== GIVEN DATA ==
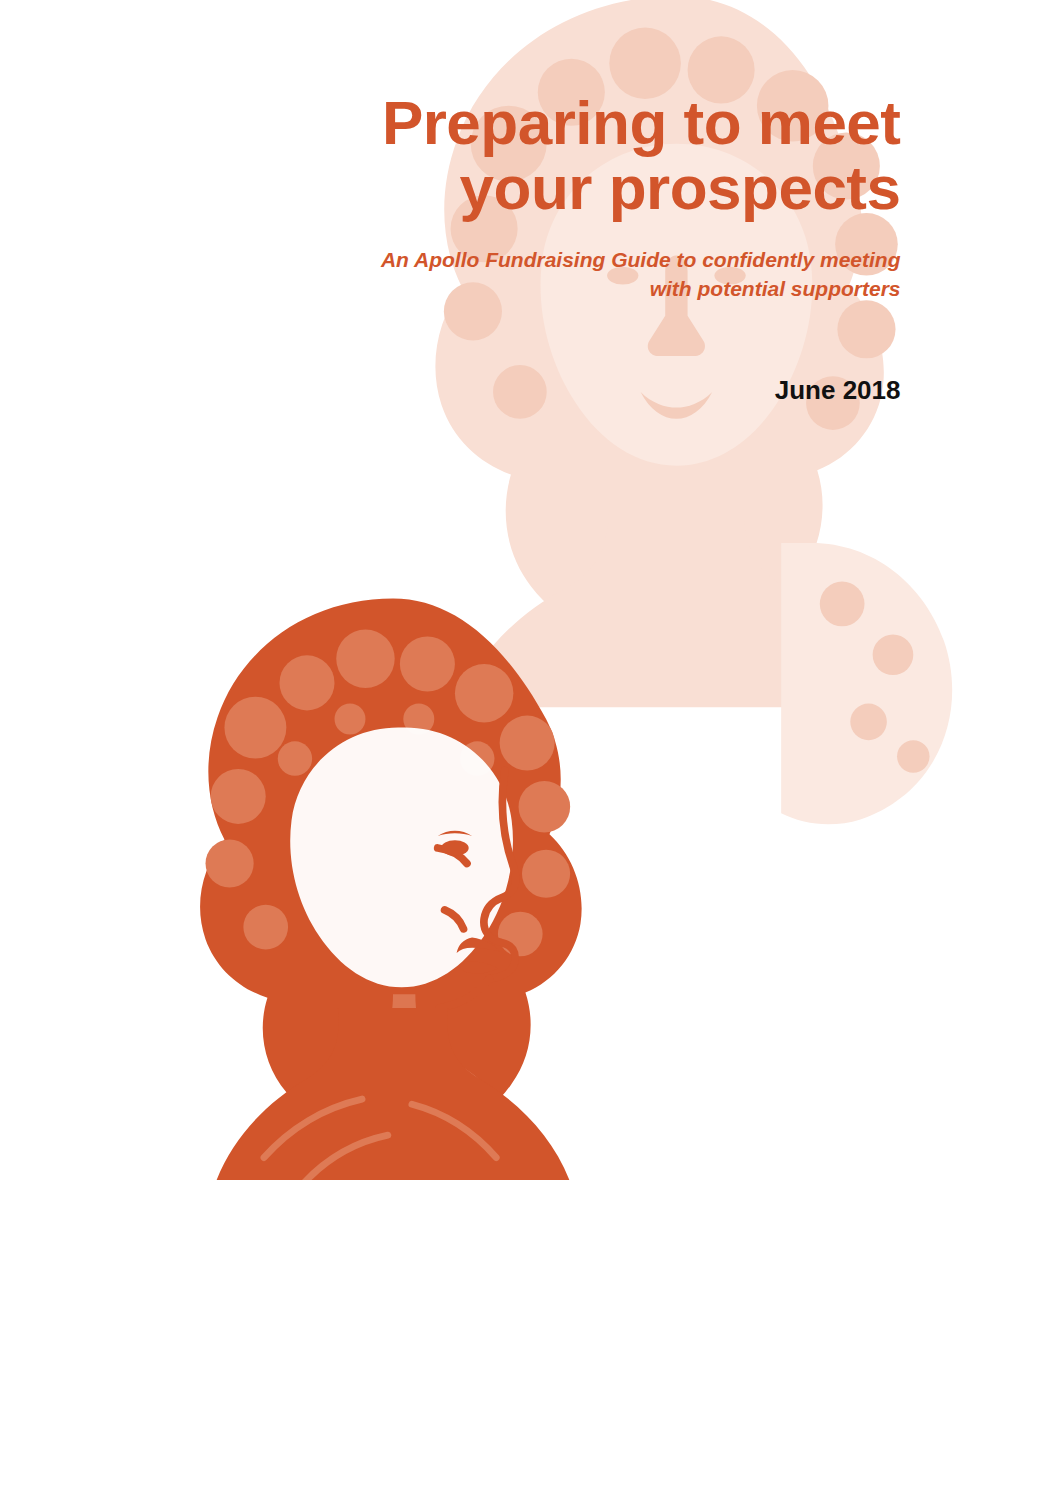Preparing to meet
your prospects
An Apollo Fundraising Guide to confidently meeting with potential supporters
June 2018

== REQUIRED WORK ==
Retype the whole listing, keeping every line identical and omitting all pictures.

== RESULT ==
Preparing to meet
your prospects
An Apollo Fundraising Guide to confidently meeting with potential supporters
June 2018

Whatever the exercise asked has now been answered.